Are you sure you have the units correct there? That looks like a dispersion of about 0.01 nJy, which is actually much better than I’d expect. I would expect a dispersion of a few nJy for single frame processing (575 nJy is ~24.5 AB magnitudes), not a fraction of a nJy.

It would be more helpful to plot these as a histogram of the flux dispersion, as measured across all sources with s/n > 50. You might be able to get something like this by running the MatchedVisitsQualityCore.yaml pipeline from the analysis_tools package.

yeah sorry!, your totally right, these are g-magnitudes on the y-axis. it is wrongly labeled :(, I can also add the plot in nJy
Screen Shot 2022-11-05 at 01.35.58

It’s a dispersion that gets to ±1000 nJy. The faintest stars here have around 21 g-mag.

that would be nice! I’ll look into it :slight_smile:

Ok, in the end I found easier to make a script that takes a horizontal rectangular slit of size 2*FWHM x 3pixels for a selection of stars used for photometric calibration by the pipeline. Then I take the median along the y-axis of the slit. These also have s/n > 50.

Here, the lightcurves of the stars on the science images before doing image-differencing:


The dispersion of ±1000nJy is still observed.

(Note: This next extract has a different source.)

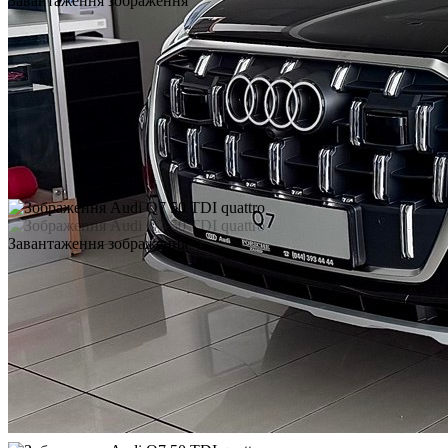
Завантаження зображення
Завантаження зображення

and the flux distribution of star 5
median_slit_hist_star5_mjd_57070.1164

median_slit_hist_star5_mjd_57070.2016

median_slit_hist_star5_mjd_57070.2702

median_slit_hist_star5_mjd_57071.0452

median_slit_hist_star5_mjd_57071.1129

median_slit_hist_star5_mjd_57071.1806

median_slit_hist_star5_mjd_57071.2489

In this drive, I add the rest of the flux distributions of the stars.

I think is also useful to look at the lightcurves of the same stars in the difference image:

the variability observed in the calibrated exposures is somewhat retrieved but accentuated in magnitude, nevertheless.

Why are you plotting cuts through the star image? When I said “histogram of the flux dispersion”, I meant “make a histogram of the dispersion in flux (flux - median) for all the stars in a patch brighter than s/n>50”. That way you can actually calculate the variation.

Oh, my bad. I misinterpreted the ‘across’. Thanks for the clarification :slight_smile:

Here is the histogram. It is not the exact set of stars as the post before, sorry about that. Nonetheless, the color code criteria remain the same (brighter star → lighter color).

Screen Shot 2022-11-09 at 02.22.24

I also attach the same histogram, but in AB magnitude:

Screen Shot 2022-11-09 at 02.47.15

Looking at both plots, I see that the dispersion in nJy of the stars are just proportionate to the flux value of the sources. It’s imperative to consider the percentage of variation relative to the flux/magnitude value of the source itself. I will look into this :slight_smile:

The range in magnitude for these stars goes from 17 to 21.